- Instruction
Please reproduce the data exactly and omit the pictures.

(Source texts of formatted documents)
******

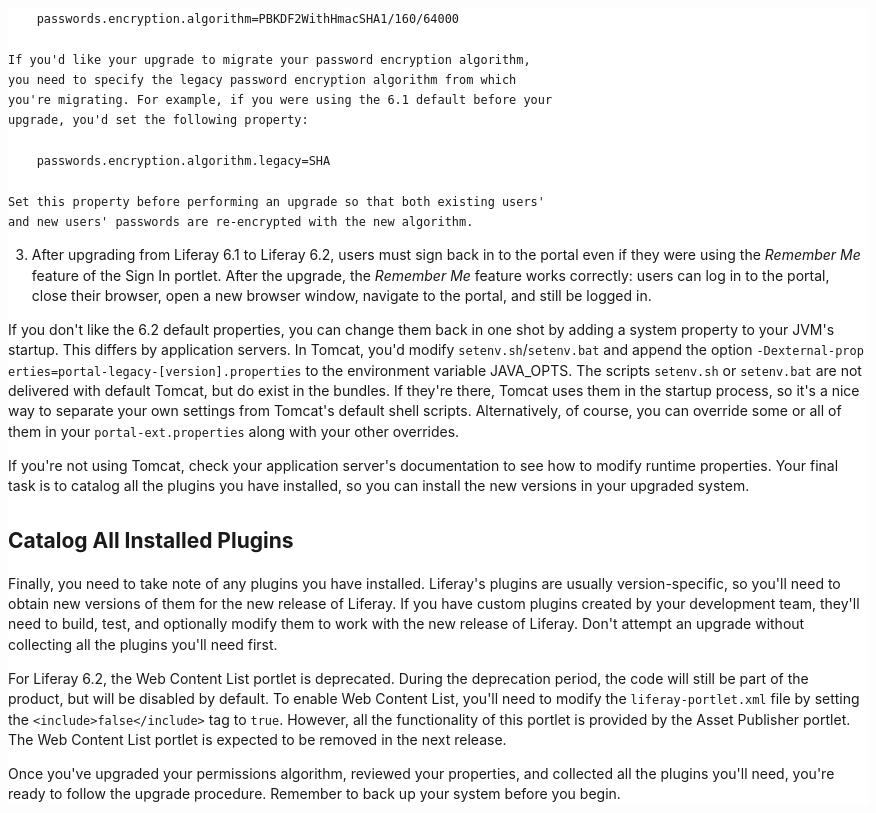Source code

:         passwords.encryption.algorithm=PBKDF2WithHmacSHA1/160/64000

    If you'd like your upgrade to migrate your password encryption algorithm,
    you need to specify the legacy password encryption algorithm from which
    you're migrating. For example, if you were using the 6.1 default before your
    upgrade, you'd set the following property:

        passwords.encryption.algorithm.legacy=SHA

    Set this property before performing an upgrade so that both existing users'
    and new users' passwords are re-encrypted with the new algorithm.

3. After upgrading from Liferay 6.1 to Liferay 6.2, users must sign back in to
   the portal even if they were using the *Remember Me* feature of the Sign In
   portlet. After the upgrade, the *Remember Me* feature works correctly: users
   can log in to the portal, close their browser, open a new browser window,
   navigate to the portal, and still be logged in.

If you don't like the 6.2 default properties, you can change them back in one
shot by adding a system property to your JVM's startup. This differs by
application servers. In Tomcat, you'd modify `setenv.sh`/`setenv.bat` and append
the option `-Dexternal-properties=portal-legacy-[version].properties` to the
environment variable JAVA_OPTS. The scripts `setenv.sh` or `setenv.bat` are not
delivered with default Tomcat, but do exist in the bundles. If they're there,
Tomcat uses them in the startup process, so it's a nice way to separate your own
settings from Tomcat's default shell scripts. Alternatively, of course, you can
override some or all of them in your `portal-ext.properties` along with your
other overrides.

If you're not using Tomcat, check your application server's documentation to see
how to modify runtime properties. Your final task is to catalog all the plugins
you have installed, so you can install the new versions in your upgraded system. 

## Catalog All Installed Plugins [](id=catalog-all-installed-plugins)

Finally, you need to take note of any plugins you have installed. Liferay's
plugins are usually version-specific, so you'll need to obtain new versions of
them for the new release of Liferay. If you have custom plugins created by your
development team, they'll need to build, test, and optionally modify them to
work with the new release of Liferay. Don't attempt an upgrade without
collecting all the plugins you'll need first. 

For Liferay 6.2, the Web Content List portlet is deprecated. During the
deprecation period, the code will still be part of the product, but will be
disabled by default. To enable Web Content List, you'll need to modify the
`liferay-portlet.xml` file by setting the `<include>false</include>` tag to
`true`. However, all the functionality of this portlet is provided by the Asset
Publisher portlet. The Web Content List portlet is expected to be removed in the
next release.

Once you've upgraded your permissions algorithm, reviewed your properties, and
collected all the plugins you'll need, you're ready to follow the upgrade
procedure. Remember to back up your system before you begin. 
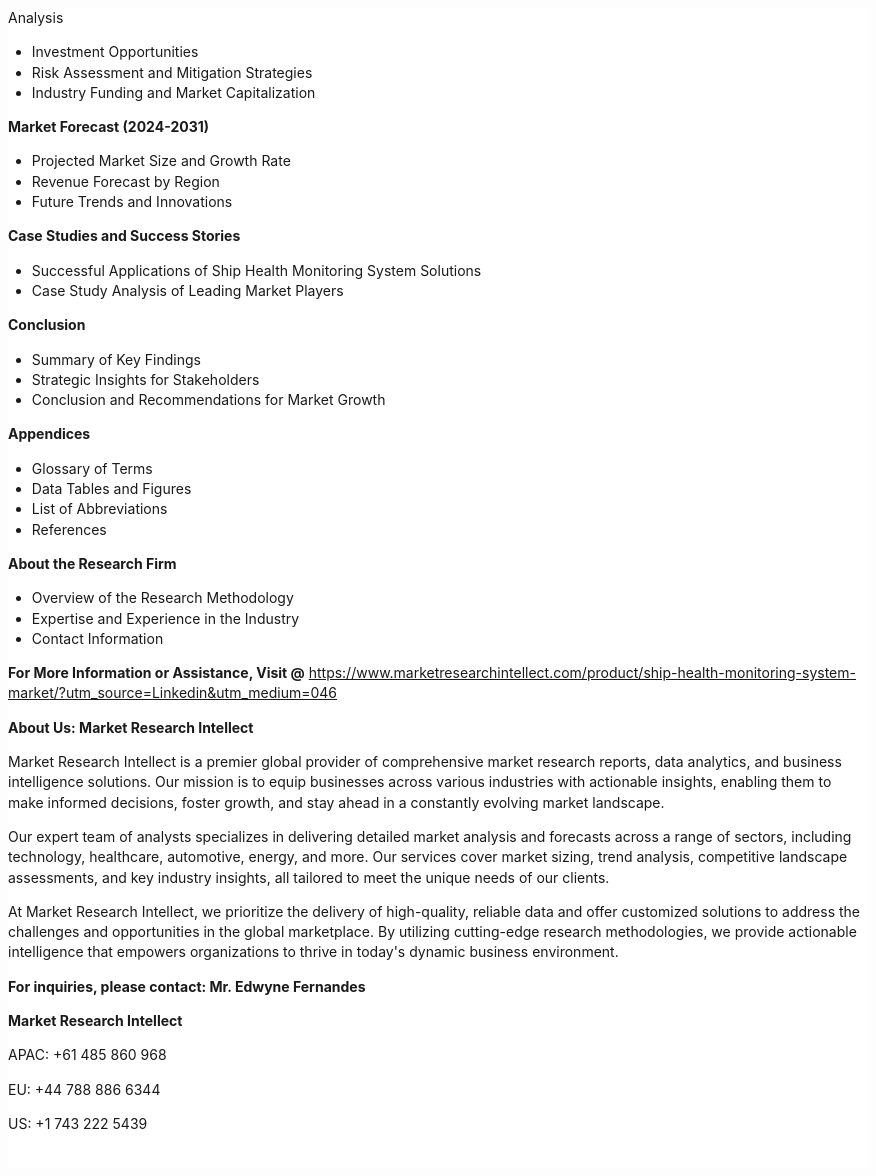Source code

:Analysis</strong></p><ul><li>Investment Opportunities</li><li>Risk Assessment and Mitigation Strategies</li><li>Industry Funding and Market Capitalization</li></ul><p><strong>Market Forecast (2024-2031)</strong></p><ul><li>Projected Market Size and Growth Rate</li><li>Revenue Forecast by Region</li><li>Future Trends and Innovations</li></ul><p><strong>Case Studies and Success Stories</strong></p><ul><li>Successful Applications of Ship Health Monitoring System Solutions</li><li>Case Study Analysis of Leading Market Players</li></ul><p><strong>Conclusion</strong></p><ul><li>Summary of Key Findings</li><li>Strategic Insights for Stakeholders</li><li>Conclusion and Recommendations for Market Growth</li></ul><p><strong>Appendices</strong></p><ul><li>Glossary of Terms</li><li>Data Tables and Figures</li><li>List of Abbreviations</li><li>References</li></ul><p><strong>About the Research Firm</strong></p><ul><li>Overview of the Research Methodology</li><li>Expertise and Experience in the Industry</li><li>Contact Information</li></ul></div><div class="article-main__content" data-test-id="publishing-text-block"><p><span class="font-[700]"><strong>For More Information or Assistance, Visit @</strong>&nbsp;<a href="https://www.marketresearchintellect.com/product/ship-health-monitoring-system-market/?utm_source=Linkedin&utm_medium=046">https://www.marketresearchintellect.com/product/ship-health-monitoring-system-market/?utm_source=Linkedin&utm_medium=046</a></span></p><p><strong>About Us: Market Research Intellect</strong></p><p>Market Research Intellect is a premier global provider of comprehensive market research reports, data analytics, and business intelligence solutions. Our mission is to equip businesses across various industries with actionable insights, enabling them to make informed decisions, foster growth, and stay ahead in a constantly evolving market landscape.</p><p>Our expert team of analysts specializes in delivering detailed market analysis and forecasts across a range of sectors, including technology, healthcare, automotive, energy, and more. Our services cover market sizing, trend analysis, competitive landscape assessments, and key industry insights, all tailored to meet the unique needs of our clients.</p><p>At Market Research Intellect, we prioritize the delivery of high-quality, reliable data and offer customized solutions to address the challenges and opportunities in the global marketplace. By utilizing cutting-edge research methodologies, we provide actionable intelligence that empowers organizations to thrive in today's dynamic business environment.</p><p><strong>For inquiries, please contact: Mr. Edwyne Fernandes</strong></p><p><strong>Market Research Intellect</strong></p><p>APAC: +61 485 860 968</p><p>EU: +44 788 886 6344</p><p>US: +1 743 222 5439</p></div><div class="article-main__content" data-test-id="publishing-text-block">&nbsp;</div>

******

- Expected output
Source code

:         passwords.encryption.algorithm=PBKDF2WithHmacSHA1/160/64000

    If you'd like your upgrade to migrate your password encryption algorithm,
    you need to specify the legacy password encryption algorithm from which
    you're migrating. For example, if you were using the 6.1 default before your
    upgrade, you'd set the following property:

        passwords.encryption.algorithm.legacy=SHA

    Set this property before performing an upgrade so that both existing users'
    and new users' passwords are re-encrypted with the new algorithm.

3. After upgrading from Liferay 6.1 to Liferay 6.2, users must sign back in to
   the portal even if they were using the *Remember Me* feature of the Sign In
   portlet. After the upgrade, the *Remember Me* feature works correctly: users
   can log in to the portal, close their browser, open a new browser window,
   navigate to the portal, and still be logged in.

If you don't like the 6.2 default properties, you can change them back in one
shot by adding a system property to your JVM's startup. This differs by
application servers. In Tomcat, you'd modify `setenv.sh`/`setenv.bat` and append
the option `-Dexternal-properties=portal-legacy-[version].properties` to the
environment variable JAVA_OPTS. The scripts `setenv.sh` or `setenv.bat` are not
delivered with default Tomcat, but do exist in the bundles. If they're there,
Tomcat uses them in the startup process, so it's a nice way to separate your own
settings from Tomcat's default shell scripts. Alternatively, of course, you can
override some or all of them in your `portal-ext.properties` along with your
other overrides.

If you're not using Tomcat, check your application server's documentation to see
how to modify runtime properties. Your final task is to catalog all the plugins
you have installed, so you can install the new versions in your upgraded system. 

## Catalog All Installed Plugins [](id=catalog-all-installed-plugins)

Finally, you need to take note of any plugins you have installed. Liferay's
plugins are usually version-specific, so you'll need to obtain new versions of
them for the new release of Liferay. If you have custom plugins created by your
development team, they'll need to build, test, and optionally modify them to
work with the new release of Liferay. Don't attempt an upgrade without
collecting all the plugins you'll need first. 

For Liferay 6.2, the Web Content List portlet is deprecated. During the
deprecation period, the code will still be part of the product, but will be
disabled by default. To enable Web Content List, you'll need to modify the
`liferay-portlet.xml` file by setting the `<include>false</include>` tag to
`true`. However, all the functionality of this portlet is provided by the Asset
Publisher portlet. The Web Content List portlet is expected to be removed in the
next release.

Once you've upgraded your permissions algorithm, reviewed your properties, and
collected all the plugins you'll need, you're ready to follow the upgrade
procedure. Remember to back up your system before you begin. 
Source code

:Analysis</strong></p><ul><li>Investment Opportunities</li><li>Risk Assessment and Mitigation Strategies</li><li>Industry Funding and Market Capitalization</li></ul><p><strong>Market Forecast (2024-2031)</strong></p><ul><li>Projected Market Size and Growth Rate</li><li>Revenue Forecast by Region</li><li>Future Trends and Innovations</li></ul><p><strong>Case Studies and Success Stories</strong></p><ul><li>Successful Applications of Ship Health Monitoring System Solutions</li><li>Case Study Analysis of Leading Market Players</li></ul><p><strong>Conclusion</strong></p><ul><li>Summary of Key Findings</li><li>Strategic Insights for Stakeholders</li><li>Conclusion and Recommendations for Market Growth</li></ul><p><strong>Appendices</strong></p><ul><li>Glossary of Terms</li><li>Data Tables and Figures</li><li>List of Abbreviations</li><li>References</li></ul><p><strong>About the Research Firm</strong></p><ul><li>Overview of the Research Methodology</li><li>Expertise and Experience in the Industry</li><li>Contact Information</li></ul></div><div class="article-main__content" data-test-id="publishing-text-block"><p><span class="font-[700]"><strong>For More Information or Assistance, Visit @</strong>&nbsp;<a href="https://www.marketresearchintellect.com/product/ship-health-monitoring-system-market/?utm_source=Linkedin&utm_medium=046">https://www.marketresearchintellect.com/product/ship-health-monitoring-system-market/?utm_source=Linkedin&utm_medium=046</a></span></p><p><strong>About Us: Market Research Intellect</strong></p><p>Market Research Intellect is a premier global provider of comprehensive market research reports, data analytics, and business intelligence solutions. Our mission is to equip businesses across various industries with actionable insights, enabling them to make informed decisions, foster growth, and stay ahead in a constantly evolving market landscape.</p><p>Our expert team of analysts specializes in delivering detailed market analysis and forecasts across a range of sectors, including technology, healthcare, automotive, energy, and more. Our services cover market sizing, trend analysis, competitive landscape assessments, and key industry insights, all tailored to meet the unique needs of our clients.</p><p>At Market Research Intellect, we prioritize the delivery of high-quality, reliable data and offer customized solutions to address the challenges and opportunities in the global marketplace. By utilizing cutting-edge research methodologies, we provide actionable intelligence that empowers organizations to thrive in today's dynamic business environment.</p><p><strong>For inquiries, please contact: Mr. Edwyne Fernandes</strong></p><p><strong>Market Research Intellect</strong></p><p>APAC: +61 485 860 968</p><p>EU: +44 788 886 6344</p><p>US: +1 743 222 5439</p></div><div class="article-main__content" data-test-id="publishing-text-block">&nbsp;</div>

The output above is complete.